21. Let go of expectations. When you have expectations of something — a person, an experience, a vacation, a job, a book — you put it in a predetermined box that has little to do with reality. You set up an idealized version of the thing (or person) and then try to fit the reality into this ideal, and are often disappointed. Instead, try to experience reality as it is, appreciate it for what it is, and be happy that it is.
22. Giving is so much better than getting. Give with no expectation of getting something in return, and it becomes a purer, more beautiful act. Too often we give something and expect to get an equal measure in return — at least get some gratitude or recognition for our efforts. Try to let go of that need, and just give.
23. Competition is very rarely as useful as cooperation. Our society is geared toward competition — rip each other’s throats out, survival of the fittest, yada yada. But humans are meant to work together for the survival of the tribe, and cooperation pools our resources and allows everyone to contribute what they can. It requires a whole other set of people skills to work cooperatively, but it’s well worth the effort.
24. Gratitude is one of the best ways to find contentment. We are often discontent in our lives, desire more, because we don’t realize how much we have. Instead of focusing on what you don’t have, be grateful for the amazing gifts you’ve been given: of loved ones and simple pleasures, of health and sight and the gift of music and books, of nature and beauty and the ability to create, and everything in between. Be grateful every day.
25. Compassion for other living things is more important than pleasure. Many people scoff at vegetarianism because they love the taste of meat and cheese too much, but they are putting the pleasure of their taste buds ahead of the suffering of other living, feeling beings. You can be perfectly healthy on a vegetarian (even vegan) diet, so killing and torturing animals is absolutely unnecessary. Compassion is a much more fulfilling way to live than closing your eyes to suffering.
26. Taste buds change. I thought I could never give up meat, but by doing it slowly, I never missed it. I thought I could never give up junk food like sweets, fried crap, nachos, all kinds of unhealthy things … and yet today I would rather eat some fresh berries or raw nuts.
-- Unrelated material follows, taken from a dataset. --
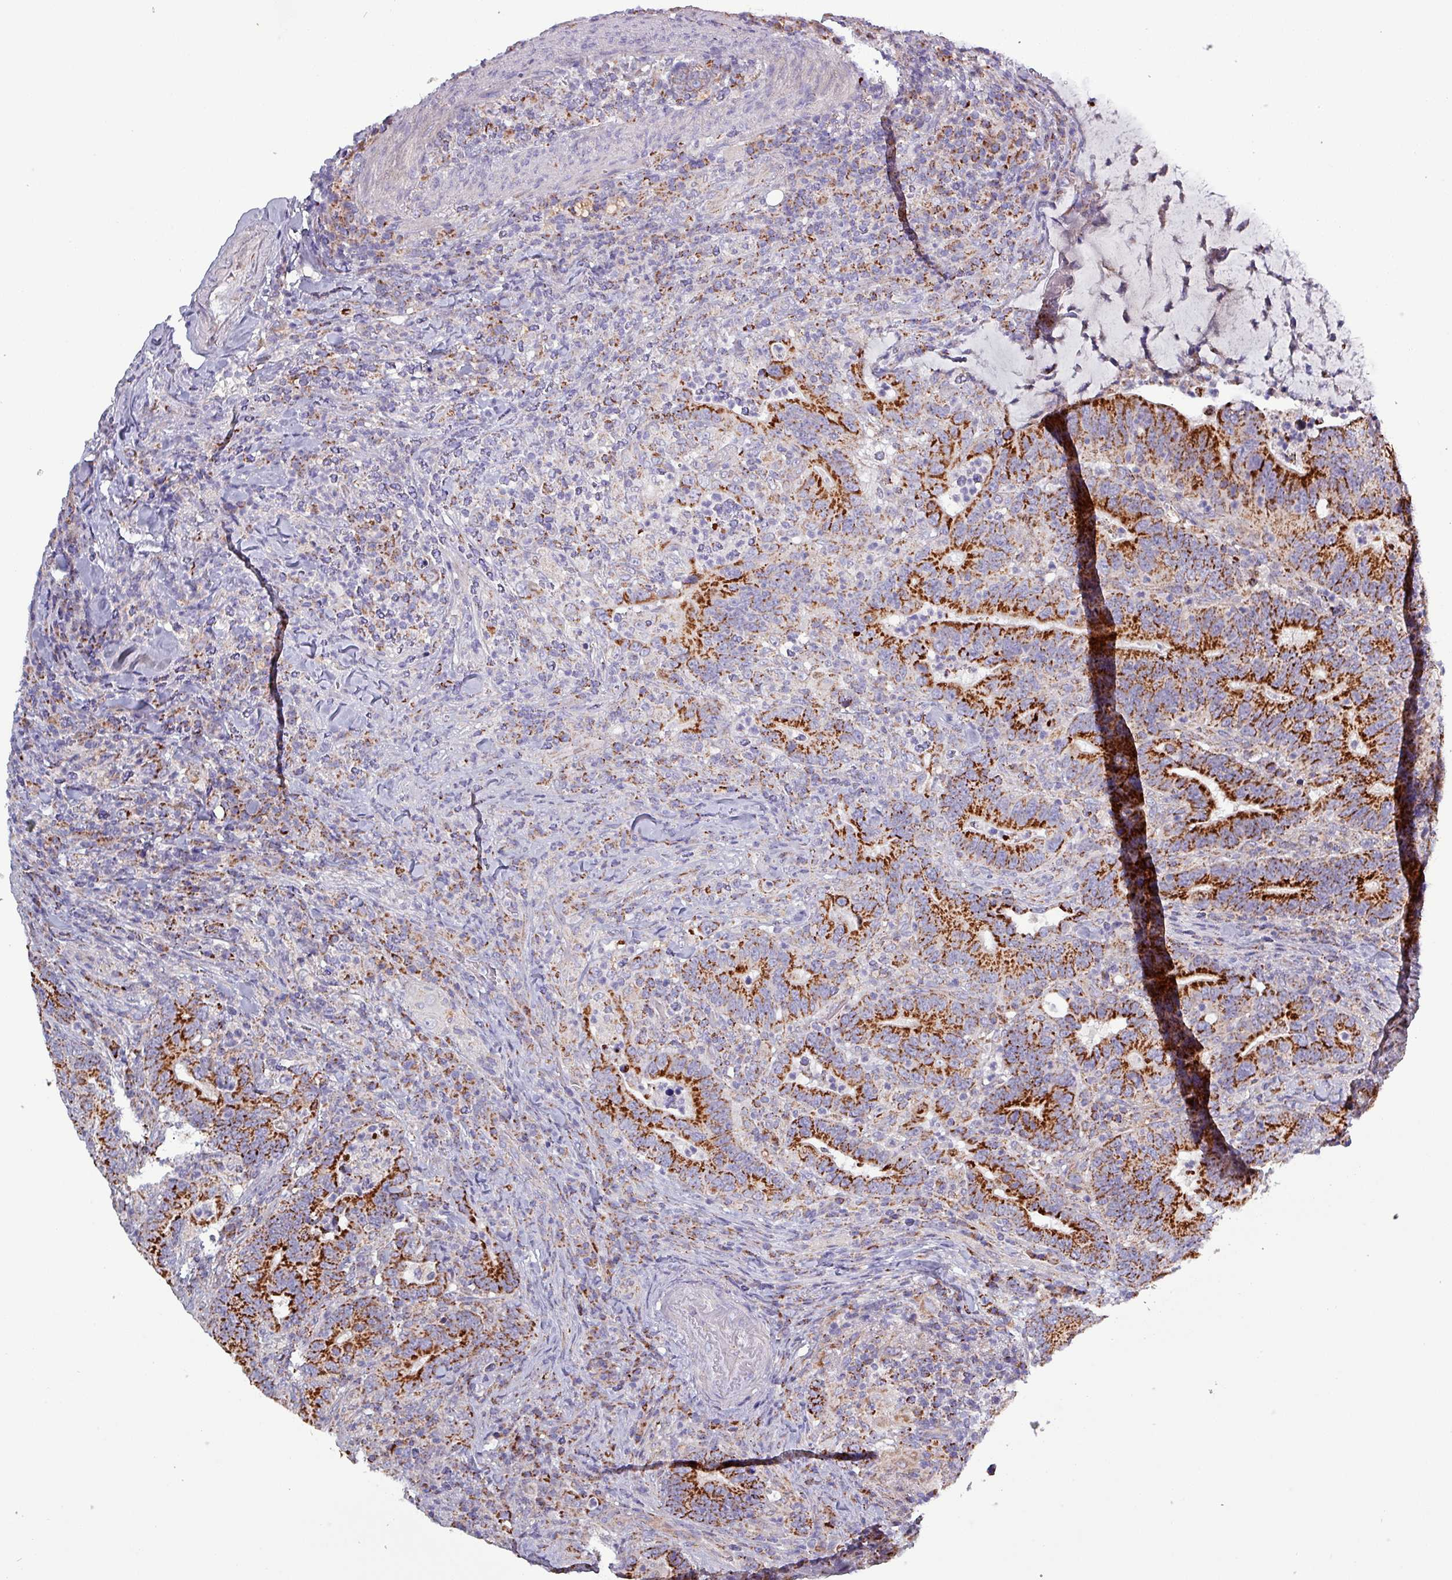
{"staining": {"intensity": "strong", "quantity": ">75%", "location": "cytoplasmic/membranous"}, "tissue": "colorectal cancer", "cell_type": "Tumor cells", "image_type": "cancer", "snomed": [{"axis": "morphology", "description": "Adenocarcinoma, NOS"}, {"axis": "topography", "description": "Colon"}], "caption": "A high amount of strong cytoplasmic/membranous staining is appreciated in about >75% of tumor cells in colorectal cancer tissue.", "gene": "ZNF322", "patient": {"sex": "female", "age": 66}}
Weird, but it’s amazing how much our taste buds can change.
27. Create. The world is full of distractions, but very few are as important as creating. In my job as a writer, there is nothing that comes close to being as crucial as creating. In my life, creating is one of the few things that has given me meaning. When it’s time to work, clear away all else and create.
28. Get some perspective. Usually when we’re worried or upset, it’s because we’ve lost perspective. In the larger picture, this one problem means almost nothing. This fight we’re having with someone else — it’s over something that matters naught. Let it go, and move on.
29. Don’t sit too much. It kills you. Move, dance, run, play.